**Exercise description**: Copy the lines exactly, from the first one through the line that contains "## Gebruikerservaring", including that line.

————

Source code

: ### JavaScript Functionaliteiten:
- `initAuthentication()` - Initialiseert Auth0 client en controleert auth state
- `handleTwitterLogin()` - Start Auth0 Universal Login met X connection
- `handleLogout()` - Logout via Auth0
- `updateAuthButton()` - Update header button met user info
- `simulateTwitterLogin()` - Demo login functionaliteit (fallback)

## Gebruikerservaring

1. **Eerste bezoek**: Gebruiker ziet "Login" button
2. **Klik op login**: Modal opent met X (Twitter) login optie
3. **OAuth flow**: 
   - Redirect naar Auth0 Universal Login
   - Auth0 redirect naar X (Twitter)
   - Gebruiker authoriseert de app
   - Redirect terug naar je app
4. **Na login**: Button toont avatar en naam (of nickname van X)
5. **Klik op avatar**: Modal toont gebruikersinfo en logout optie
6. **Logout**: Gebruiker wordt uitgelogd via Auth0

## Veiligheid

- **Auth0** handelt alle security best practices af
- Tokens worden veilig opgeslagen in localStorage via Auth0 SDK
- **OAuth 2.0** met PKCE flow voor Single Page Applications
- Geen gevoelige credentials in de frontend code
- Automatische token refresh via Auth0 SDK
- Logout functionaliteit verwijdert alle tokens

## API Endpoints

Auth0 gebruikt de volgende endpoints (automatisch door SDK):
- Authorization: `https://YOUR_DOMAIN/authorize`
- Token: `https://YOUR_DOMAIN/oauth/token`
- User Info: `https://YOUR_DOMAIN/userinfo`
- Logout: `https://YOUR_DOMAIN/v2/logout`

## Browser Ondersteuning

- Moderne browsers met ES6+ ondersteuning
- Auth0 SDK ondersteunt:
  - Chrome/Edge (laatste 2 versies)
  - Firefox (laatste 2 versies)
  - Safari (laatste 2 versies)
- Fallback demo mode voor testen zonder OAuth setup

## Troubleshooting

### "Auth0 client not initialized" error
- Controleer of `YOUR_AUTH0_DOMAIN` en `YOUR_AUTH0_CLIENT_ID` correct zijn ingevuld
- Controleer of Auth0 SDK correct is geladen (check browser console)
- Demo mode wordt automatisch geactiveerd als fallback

————

**Exercise result**:
Source code

: ### JavaScript Functionaliteiten:
- `initAuthentication()` - Initialiseert Auth0 client en controleert auth state
- `handleTwitterLogin()` - Start Auth0 Universal Login met X connection
- `handleLogout()` - Logout via Auth0
- `updateAuthButton()` - Update header button met user info
- `simulateTwitterLogin()` - Demo login functionaliteit (fallback)

## Gebruikerservaring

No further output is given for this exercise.